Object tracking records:
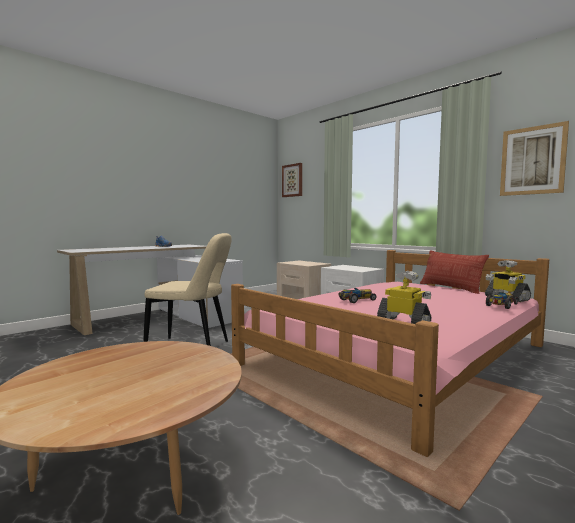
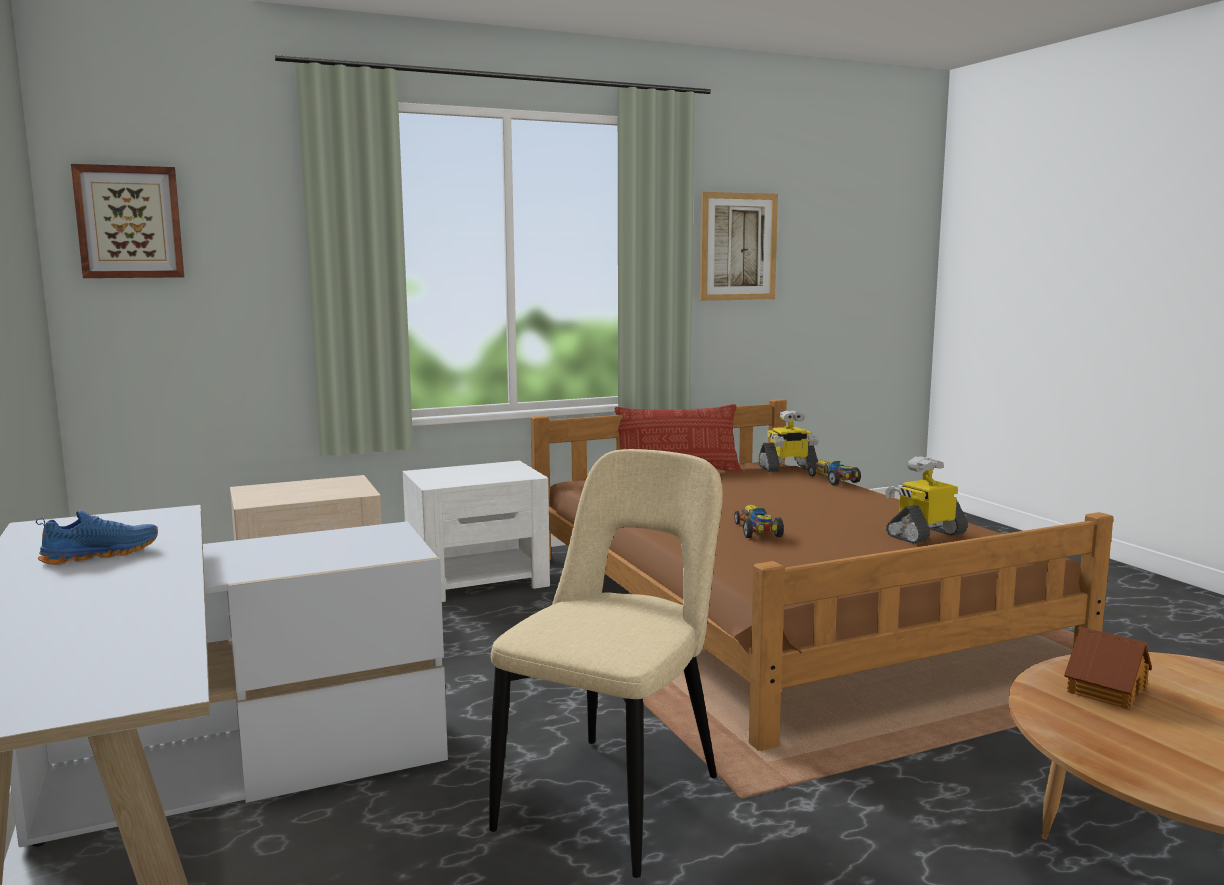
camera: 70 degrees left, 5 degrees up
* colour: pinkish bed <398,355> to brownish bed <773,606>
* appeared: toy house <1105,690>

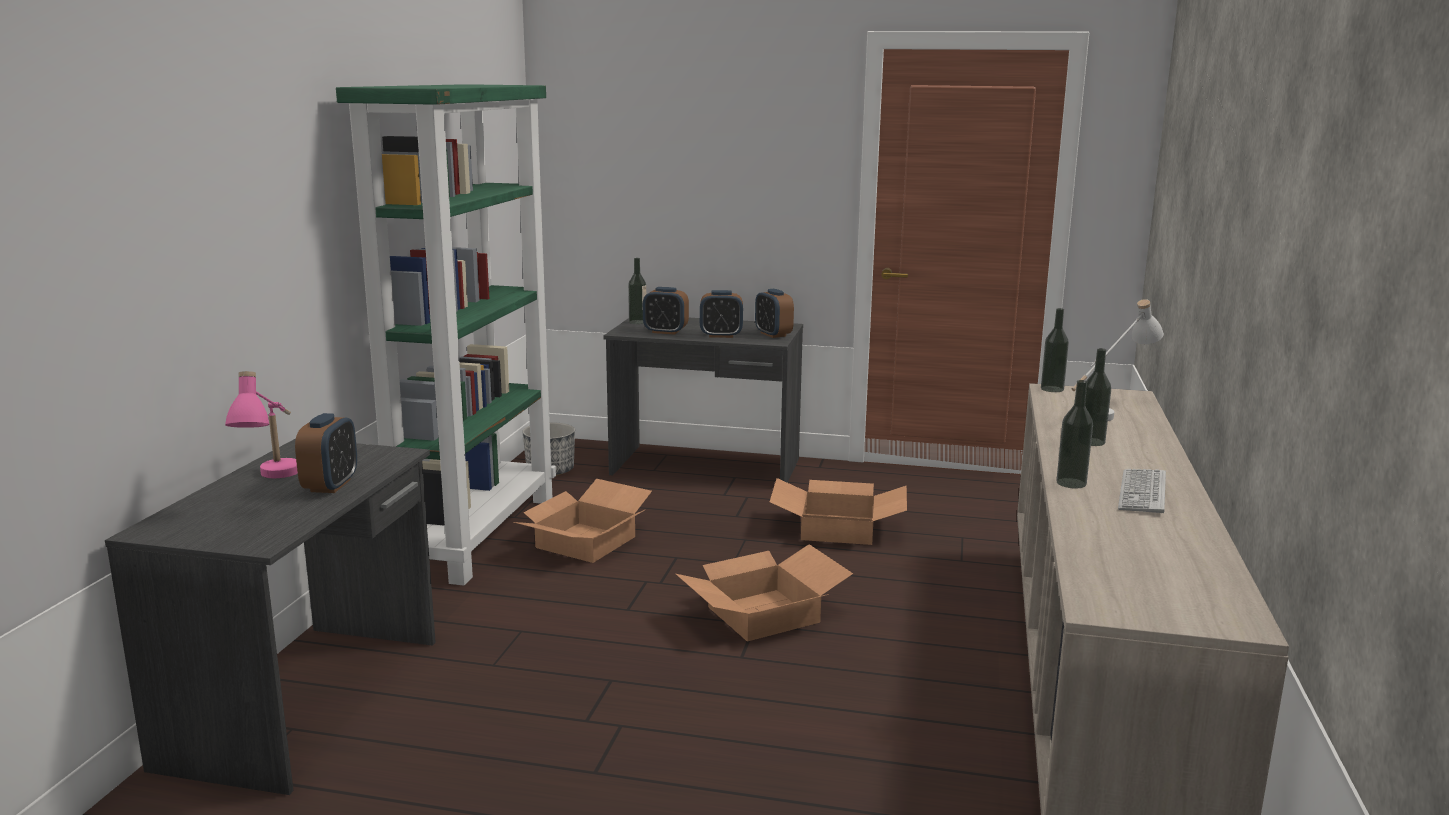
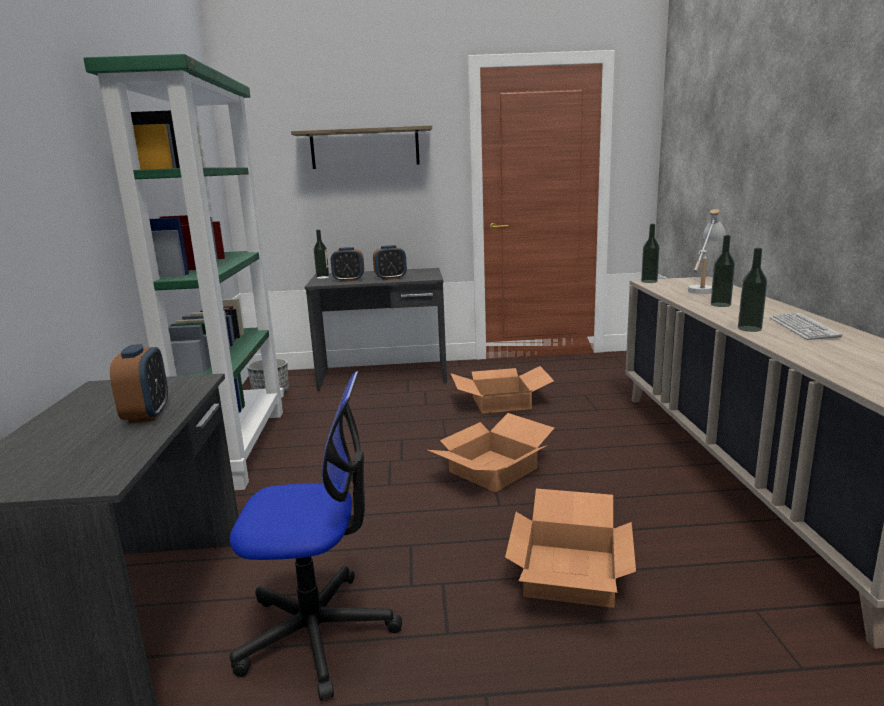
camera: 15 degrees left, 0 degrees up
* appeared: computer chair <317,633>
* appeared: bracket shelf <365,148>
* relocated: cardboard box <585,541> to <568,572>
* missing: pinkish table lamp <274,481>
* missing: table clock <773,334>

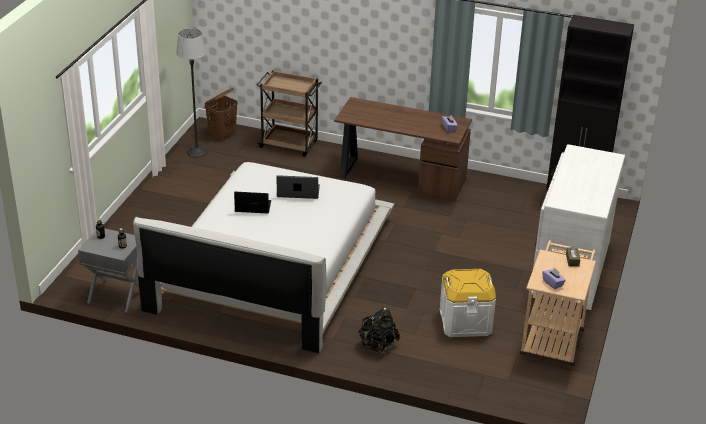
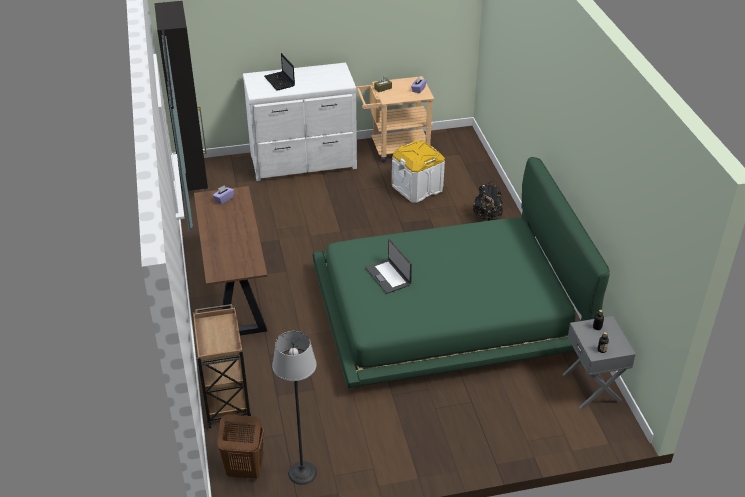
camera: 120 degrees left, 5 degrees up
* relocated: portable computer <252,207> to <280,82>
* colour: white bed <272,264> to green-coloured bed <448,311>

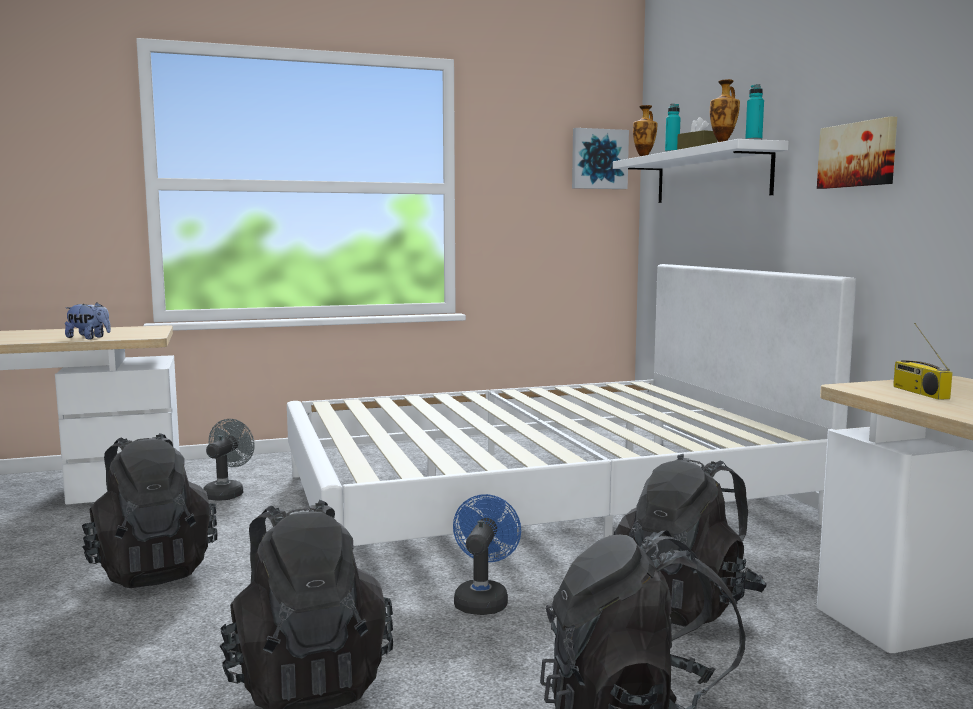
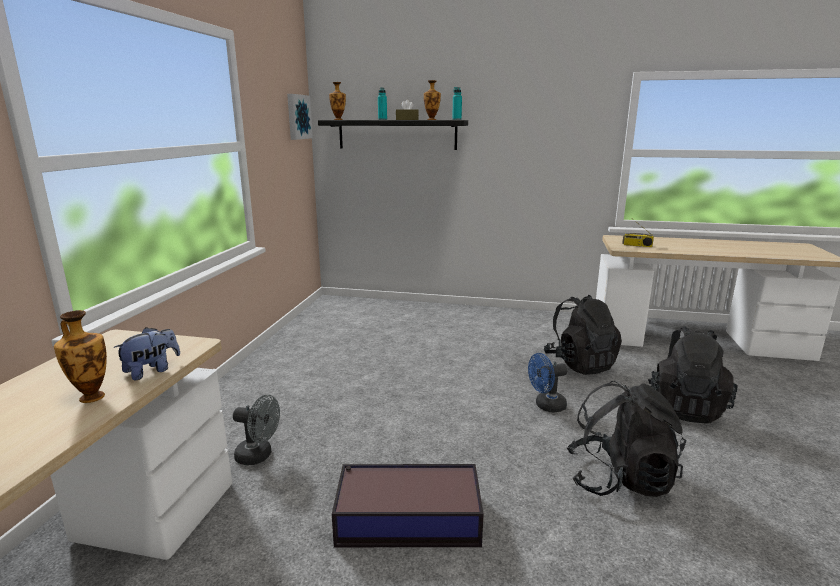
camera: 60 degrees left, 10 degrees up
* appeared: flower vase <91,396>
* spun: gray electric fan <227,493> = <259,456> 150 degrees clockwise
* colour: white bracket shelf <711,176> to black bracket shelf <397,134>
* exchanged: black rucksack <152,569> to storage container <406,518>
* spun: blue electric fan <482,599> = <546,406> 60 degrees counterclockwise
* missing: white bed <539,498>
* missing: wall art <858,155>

◆ **ACTIVITY**
Exact output of each line above is wanted, without the pictures.

◆ **RESULT OF THE EXERCISE**
camera: 70 degrees left, 5 degrees up
* colour: pinkish bed <398,355> to brownish bed <773,606>
* appeared: toy house <1105,690>

camera: 15 degrees left, 0 degrees up
* appeared: computer chair <317,633>
* appeared: bracket shelf <365,148>
* relocated: cardboard box <585,541> to <568,572>
* missing: pinkish table lamp <274,481>
* missing: table clock <773,334>

camera: 120 degrees left, 5 degrees up
* relocated: portable computer <252,207> to <280,82>
* colour: white bed <272,264> to green-coloured bed <448,311>

camera: 60 degrees left, 10 degrees up
* appeared: flower vase <91,396>
* spun: gray electric fan <227,493> = <259,456> 150 degrees clockwise
* colour: white bracket shelf <711,176> to black bracket shelf <397,134>
* exchanged: black rucksack <152,569> to storage container <406,518>
* spun: blue electric fan <482,599> = <546,406> 60 degrees counterclockwise
* missing: white bed <539,498>
* missing: wall art <858,155>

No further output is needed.